The Irish customs officer looked at the airplane. Looked at the 320-gallon fuel capacity. Looked at this grinning American standing in Ireland.
And stamped his passport.
Why the “Broken Compass” Story Was Genius
If Corrigan had admitted he intentionally flew the Atlantic without permission, the consequences would have been severe. His pilot certificate would have been revoked. He could have faced criminal charges. The airplane was unapproved for an ocean crossing, he had no authorization, and he had violated his own flight plan.
But a compass error? A terrible, embarrassing navigational mistake? That changed everything. You cannot prosecute a man for getting lost.
The government suspended his pilot certificate for exactly 14 days — precisely the time it took to ship him and the airplane back to New York by boat. By the time he stepped off the ship in Manhattan, his certificate was valid again.
Wrong Way Corrigan Becomes a Folk Hero
The American public embraced him completely. He received a ticker-tape parade in New York City and landed on the front page of every major newspaper. The nickname “Wrong Way” Corrigan stuck, and he wore it proudly for the rest of his life.
The truly remarkable part: he never broke character. For 57 years, until his death in 1995, Corrigan maintained it was a compass error. Reporters would press him — “Come on, Doug, you knew what you were doing, right?” He would smile and say the compass was broken. His son confirmed after his passing that his father never once admitted the truth.
What Happened to the Airplane?
The Curtiss Robin went on display for years. Visitors would stare at this tiny, oil-stained monoplane and try to imagine crossing 3,000 miles of open ocean in it. The fabric was so heavily patched it resembled a quilt. The engine cowling was held together with baling wire. One newspaper called it “the most outrageous airplane to ever cross the Atlantic.”
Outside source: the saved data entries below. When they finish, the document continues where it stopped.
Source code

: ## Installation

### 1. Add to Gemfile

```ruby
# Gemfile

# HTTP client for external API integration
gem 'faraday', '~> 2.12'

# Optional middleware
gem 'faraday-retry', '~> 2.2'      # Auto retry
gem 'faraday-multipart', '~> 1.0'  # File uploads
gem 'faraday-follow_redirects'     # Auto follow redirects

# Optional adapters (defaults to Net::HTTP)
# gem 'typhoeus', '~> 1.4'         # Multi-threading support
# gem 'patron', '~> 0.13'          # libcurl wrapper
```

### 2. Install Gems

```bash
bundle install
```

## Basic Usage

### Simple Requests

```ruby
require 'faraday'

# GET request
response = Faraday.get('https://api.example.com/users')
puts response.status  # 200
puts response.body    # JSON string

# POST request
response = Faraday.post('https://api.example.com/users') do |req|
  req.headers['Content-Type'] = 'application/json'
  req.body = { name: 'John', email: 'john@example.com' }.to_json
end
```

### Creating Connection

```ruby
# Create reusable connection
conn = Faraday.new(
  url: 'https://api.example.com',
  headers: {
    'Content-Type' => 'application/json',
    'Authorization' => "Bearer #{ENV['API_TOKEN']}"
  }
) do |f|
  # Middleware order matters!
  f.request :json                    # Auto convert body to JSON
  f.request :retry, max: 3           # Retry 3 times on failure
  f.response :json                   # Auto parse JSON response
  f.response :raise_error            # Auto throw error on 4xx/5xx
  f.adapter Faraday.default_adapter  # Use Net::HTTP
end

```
Why This Story Still Resonates
Corrigan was not wealthy, well-connected, or corporate-backed. He had a $310 airplane and a decade of stubbornness. When the authorities told him no, he found a way to do it anyway — without technically breaking any rule that could stick.
The execution was flawless. The extra fuel. The fog that concealed his departure heading. The compass story that gave everyone plausible deniability. It was the most premeditated “navigational error” in aviation history, and everyone knew it, and everyone played along because the story was simply too good to ruin.
Key Takeaways
- Douglas Corrigan flew a modified 1929 Curtiss Robin nonstop from New York to Dublin on July 17, 1938, claiming a faulty compass made him fly east instead of west to California.
- He was a skilled mechanic who had helped build Lindbergh’s Spirit of St. Louis, but the Civil Aeronautics Authority repeatedly denied his applications for a transatlantic flight.
- The “broken compass” defense was almost certainly a calculated strategy — admitting intentional flight would have meant losing his license and possible criminal charges.
- His certificate was suspended for just 14 days, and he returned to a ticker-tape parade and national fame as “Wrong Way” Corrigan.
- He maintained the compass story for 57 years until his death in 1995, never once admitting the flight was intentional.